A Love/Hate Relationship
Posted by Whittier Strong
I love Facebook because it helped me to redeem my past. I was ambivalent about reaching deep into my past for people to “friend” on the site. I knew that I would have to fill them in on the whole coming-out narrative, and figured a lot of them would be upset about it. But I took the leap, and was pleasantly surprised. I learnt to give people more credit.
I hate Facebook because I have to face down what people believe. There is a hell of a lot more in the world than worrying about gay folks. And, unfortunately, it’s in a lot of those arenas that I bump heads with chunks of my friend list. I have to manage an anxiety disorder, and that often means managing what content I read. That entails using filters on Facebook that I’d rather not feel the need to use. I feel bad that I am unable to handle some of what people I really do consider friends have to say.
I love Facebook because it opens me up to new points of view. People can surprise you–especially if they are intelligent and thoughtful and know how to carry on a true debate without erupting into a volcano of ad hominem, quid pro quo, and other fun Latin words. I have certain friends who I love to read posts from, since I never know quite what their take is going to be on something. It enlightens me.
I hate Facebook because it’s a never-ending stream of news stories. There was this fantastic article awhile back (ironically, from a newspaper) that told of the dangers of exposure to news media. One of the issues is that the endless onslaught of tragedies that you can do nothing about can lead to an individual feeling powerless, even about the things they can change for the better. Sometimes I have to distance myself.
I love Facebook because it keeps me company. I am a student and a writer, so I spend a lot of time on my laptop. I also live alone–something I do not like–and a random chat can brighten up my day in the most marvelous way. Why, just today, I had a conversation out of nowhere that led to new personal insights. As an extrovert whose social life is presently lacking, that personal contact is essential.
I hate Facebook because I feel like I have to censor myself there. I’m perhaps a little bit better about this than I used to be. But I’ve run on the assumption that any potential employer is going to find some way to get at my Facebook account, as well as this very blog. (I already believe some of my entries on this blog have forfeited my chance to ever have a real job.) I decided that I’d rather be stone-broke and honest than comfortable and a liar. Still, there are many views and opinions I do not express on Facebook, and many articles I do not repost, because I don’t want to stir up trouble.
I love Facebook because it inspires my writing. Some of my blog posts start out as Facebook posts. Then I realize that what I’m trying to say is too complex an idea for a Facebook post, so I come over and write a blog post instead. In turn, I’m able to post links of my blog posts to Facebook, which helps get the word out about my writing.
I hate Facebook because it’s not designed to express complete ideas. When the site first launched, users were limited to posts of approximately 450 characters. Even though that restriction is long gone, it established the meme that Facebook posts are supposed to be concise. Not all ideas can be articulated briefly. Consider that I just went over 600 words in this post and still haven’t said a hell of a lot. This is a big reason why fights erupt on Facebook–people don’t take the time and use the space to explain ideas in a complete manner.
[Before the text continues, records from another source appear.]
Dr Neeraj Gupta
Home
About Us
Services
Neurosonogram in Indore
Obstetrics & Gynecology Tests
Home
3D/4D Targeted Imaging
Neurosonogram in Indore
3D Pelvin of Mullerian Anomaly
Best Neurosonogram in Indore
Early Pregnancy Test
I love Facebook because it’s instantaneous. When you think about it, Facebook isn’t particularly novel. Virtually every component on Facebook is duplicated from Yahoo, which is what folks used ten years ago for pretty much the same purposes–games, instant messaging, interest groups. The beauty of Facebook is that it pulled these utilities from the realm of those who were more tech-savvy and placed them in everyone’s hands. And look–I can play a game of Scrabble with someone halfway around the world instantaneously. I can chat simultaneously with a friend in Vancouver, a friend in Chicago, and a friend in Madrid. I can go over and link this blog post when I’m done with it and instantly place it in hundreds of hands.
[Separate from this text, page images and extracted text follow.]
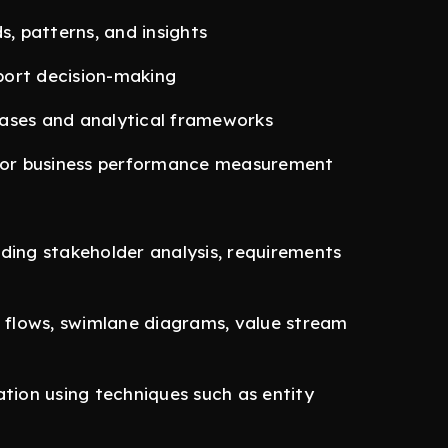
s, patterns, and insights
port decision-making
cases and analytical frameworks
 for business performance measurement
ding stakeholder analysis, requirements
s flows, swimlane diagrams, value stream
ion using techniques such as entity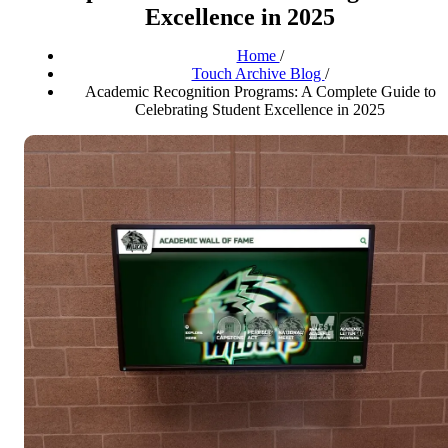
Excellence in 2025
Home
/
Touch Archive Blog
/
Academic Recognition Programs: A Complete Guide to
Celebrating Student Excellence in 2025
I hate Facebook because it’s instantaneous. This is another big reason why fights erupt on Facebook. In the time it takes for someone to post a comment, and then post a second comment to expound upon the first, a half-dozen people can jump and eviscerate the initial comment, before there’s been a chance to explain it. The ability to reply instantly is the antithesis to listening, which is essential, not just for everyday communication, but for the survival of our species.
I love Facebook because it opens my heart. Every day, there’s something on there that makes me laugh, and many days something that makes me shed a tear.
I hate Facebook because it demands that I maintain a switch on my heart, to shift from happy to sad to happy again in the blink of an eye. In this way, it’s destroying the human heart.
So what do I do? I just have to roll with it. Something else will come along at some point in my life to take its place. (Remember MySpace?) I have to be grateful for the ingenuity that gives me all of these good things in my life. But I don’t have to be grateful for the way it drags my life down.